Graphical representation of the pseudorotational cycle, which defines all of the possible ribose ring conformations. The phase angle of pseudorotation (P) describes the geometry of the ribose puckering. The (N)-methanocarba ring system adopts a C2′-exo conformation and the (S)-methanocarba ring system a C3′-exo conformation. The 2-OBH ring system maintains a C1′-exo conformation, in the (S) region.

Scheme 1

Preparation of ribose- and uracil-modified UDP analogues. Reagents and conditions: (i) (1) POCl₃, proton sponge, PO(OMe)₃, 0 °C; (2) (Bu₃NH⁺)₂PO₄H, Bu₃N, DMF, 0 °C; (ii) CF₃COOEt, DIEA, DMF, rt. (iii) H₂, Pd/C, MeOH, rt.

Scheme 2

Preparation of 2-OBH UDP analogue. Reagents and conditions: (i) (1) POCl₃, proton sponge, PO(OMe)₃, 0 °C; (2) (Bu₃NH⁺)₂PO₄H, Bu₃N, DMF, 0 °C.

Scheme 3

Preparation of 4-substituted-thio-UDP analogues. Procedure B. Reagents and conditions: (i) (1) 0.25 M NaOH, MeOH, rt; (2) RX, DMF, rt; (ii) 0.25 M NaOH, H₂O, rt.

Scheme 4

Preparation of 4-substituted-thio-UDP analogues.

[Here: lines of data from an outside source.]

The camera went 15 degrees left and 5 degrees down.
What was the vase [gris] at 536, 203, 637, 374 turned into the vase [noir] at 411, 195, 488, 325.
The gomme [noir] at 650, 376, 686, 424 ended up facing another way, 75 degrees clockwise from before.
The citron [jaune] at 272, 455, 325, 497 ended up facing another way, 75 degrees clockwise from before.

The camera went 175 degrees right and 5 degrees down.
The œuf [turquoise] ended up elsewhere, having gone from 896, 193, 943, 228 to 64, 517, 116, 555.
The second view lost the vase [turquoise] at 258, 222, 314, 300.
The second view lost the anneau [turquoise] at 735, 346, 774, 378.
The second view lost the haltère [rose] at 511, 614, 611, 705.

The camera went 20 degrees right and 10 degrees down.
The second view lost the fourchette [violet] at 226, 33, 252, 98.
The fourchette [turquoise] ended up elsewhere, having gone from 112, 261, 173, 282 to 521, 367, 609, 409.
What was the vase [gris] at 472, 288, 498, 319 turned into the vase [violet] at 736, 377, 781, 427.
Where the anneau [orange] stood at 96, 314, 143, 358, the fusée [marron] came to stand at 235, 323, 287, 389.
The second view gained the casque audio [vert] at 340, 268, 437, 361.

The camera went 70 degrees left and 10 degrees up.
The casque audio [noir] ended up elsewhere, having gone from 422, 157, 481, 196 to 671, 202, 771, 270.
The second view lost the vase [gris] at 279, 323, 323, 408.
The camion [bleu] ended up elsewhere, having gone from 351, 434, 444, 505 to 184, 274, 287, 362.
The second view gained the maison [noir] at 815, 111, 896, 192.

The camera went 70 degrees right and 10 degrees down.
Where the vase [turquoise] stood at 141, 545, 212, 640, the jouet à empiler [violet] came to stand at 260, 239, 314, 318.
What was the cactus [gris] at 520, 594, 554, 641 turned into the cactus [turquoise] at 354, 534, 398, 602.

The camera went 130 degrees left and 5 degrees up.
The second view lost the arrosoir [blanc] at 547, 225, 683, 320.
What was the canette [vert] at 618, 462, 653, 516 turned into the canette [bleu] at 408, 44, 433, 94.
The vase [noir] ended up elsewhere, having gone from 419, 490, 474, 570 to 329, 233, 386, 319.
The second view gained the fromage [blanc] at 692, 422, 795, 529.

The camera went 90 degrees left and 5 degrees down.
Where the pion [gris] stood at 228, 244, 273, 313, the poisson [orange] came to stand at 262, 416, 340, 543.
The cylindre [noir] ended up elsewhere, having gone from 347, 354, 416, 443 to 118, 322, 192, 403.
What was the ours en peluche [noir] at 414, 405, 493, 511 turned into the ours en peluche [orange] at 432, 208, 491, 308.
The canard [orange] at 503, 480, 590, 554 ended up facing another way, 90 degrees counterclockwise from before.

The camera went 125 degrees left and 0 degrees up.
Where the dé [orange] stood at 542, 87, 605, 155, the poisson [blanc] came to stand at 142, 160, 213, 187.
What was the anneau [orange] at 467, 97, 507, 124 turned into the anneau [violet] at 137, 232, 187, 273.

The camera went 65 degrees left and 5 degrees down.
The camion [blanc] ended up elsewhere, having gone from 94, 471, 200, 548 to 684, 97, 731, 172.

Procedure C. Reagents and conditions: (i) (1) 0.25 M NaOH, MeOH, rt; (2) R₁X, DMF, 90 °C; (ii) (1) 1,1’-carbonyldiimidazole, DMF, rt; (2) Et₃N 5% in H₂O/MeOH 1/1, rt; (3) (Bu₃NH⁺)₂PO₄H, Bu₃N, DMF, rt; (iii) 0.25 M NaOH, H₂O, rt.

Scheme 5

Preparation of 5-halo and phosphate- and ribose-modified UDP analogues. Reagents and conditions: (i) POCl₃, proton sponge, PO(OMe)₃, 0 °C; (ii) (1) 1,1’- carbonyldiimidazole, DMF, rt; (2) Et₃N 5% in MeOH, rt; (3) (Bu₃NH⁺)₂PO₄H^2-, Bu₃N, DMF, rt.

Chart 1

Structures of UDP and various analogues and the reported EC₅₀ values in stimulation of PLC through the recombinant P2Y₆ receptor (human, unless noted).^,,,, The EC₅₀ for INS48823 is similar to UDP.